From Arctic Ice Re-Thickening to Space Mirrors - UK Funds Innovative Research to Cool the Climate
In 2025, the UK’s Exploring Climate Cooling Programme funded 22 scientific projects to explore innovative climate intervention methods designed to cool the planet and slow the onset of critical climate changes. These initiatives span atmospheric, oceanic, and space-based approaches, each aimed at building foundational knowledge and testing feasibility. Here are some of the key projects.
Image: New Scientist
Re-Thickening Arctic Sea Ice
- The University of Cambridge
This project investigates whether deliberately thickening Arctic sea ice during winter could help slow summer melt, reduce regional warming, and limit further ice loss. The approach involves pumping seawater from beneath the ice and spreading it on the surface, where freezing temperatures rapidly form thicker ice layers.
Controlled, small-scale experiments will take place in Canada over three winter seasons, from 2025-26 to 2027-28.
Cirrus Modification
- The Imperial College London
High-altitude cirrus clouds contribute to overall warming, yet predicting and modelling their formation remains challenging, creating a key uncertainty in climate projections. A major factor in this uncertainty is the limited knowledge of ice nucleating particles, tiny atmospheric particles on which cirrus clouds form.
The team aims to deepen our fundamental understanding of cirrus cloud formation, generating essential baseline knowledge to assess whether deliberately thinning these clouds could ever provide a safe and reliable way to cool the climate.
Increasing Cloud Reflectivity Using Seawater Sprays
- The Southern Cross University
This project focuses on Marine Cloud Brightening (MCB), a technique designed to cool specific regions by increasing cloud reflectivity through seawater sprays. Building on previous small-scale outdoor experiments conducted with local communities around Australia’s Great Barrier Reef, the team aims to deepen understanding of the atmospheric and microphysical processes involved and assess whether MCB could work safely and effectively in real-world conditions.
Space-Based Solar Reflectors
- The University of Glasgow
Highly speculative technologies, such as space-based solar reflectors, require careful early-stage evaluation.

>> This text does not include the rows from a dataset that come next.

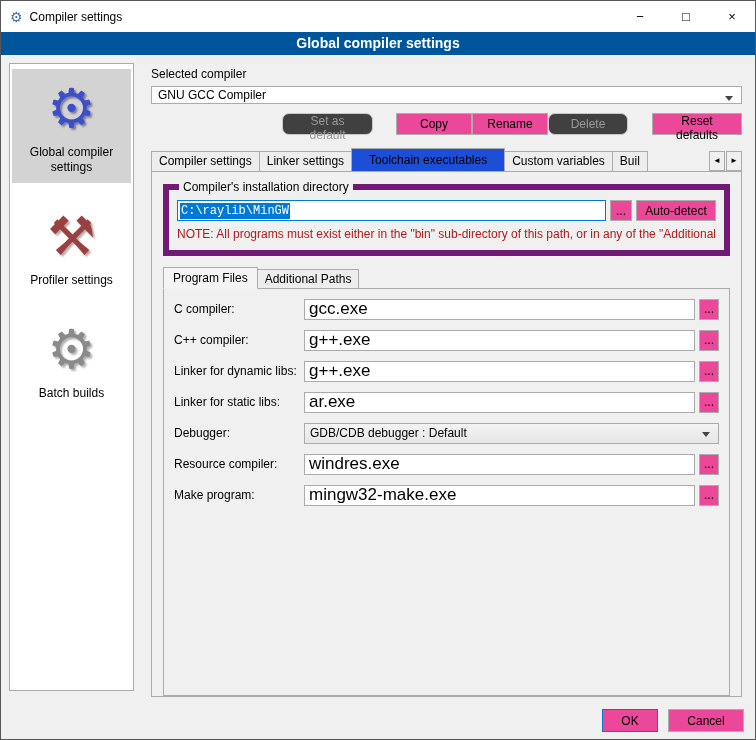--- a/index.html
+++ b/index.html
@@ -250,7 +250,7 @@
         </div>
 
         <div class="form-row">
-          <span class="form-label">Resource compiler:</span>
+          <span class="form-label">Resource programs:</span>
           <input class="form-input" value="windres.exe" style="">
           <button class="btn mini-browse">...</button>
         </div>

This project examines the technical feasibility of using space-based approaches to cool the Earth.
Conducted as a desk-based study, it explores the initial engineering steps and challenges of a hypothetical small-scale mission to test a space-based sunlight reflector, providing a conceptual understanding of the requirements for such an intervention.
Cloud Brightening with Electric Charge
- The University of Reading
This project explores the use of controlled electric charges to influence water droplets in fogs and clouds as an alternative to seawater spraying. The research aims to determine whether carefully managed electrical charges could provide a safe and effective way to increase cloud reflectivity.
Natural Materials for Stratospheric Aerosol Injection
- The University of Cambridge
Stratospheric Aerosol Injection (SAI) is a widely discussed potential method for cooling the climate, but commonly proposed materials, such as sulfates, pose significant risks, including ozone depletion and toxicity. Determining whether safer, alternative materials could be feasible and effective for SAI remains a critical unanswered question. The project will conduct fundamental research to investigate the properties and behavior of innovative, non-toxic, non-sulfate materials under carefully controlled conditions.
The programme emphasizes that these are exploratory studies, not deployment initiatives. The primary aim is to generate critical scientific data to inform future climate strategies.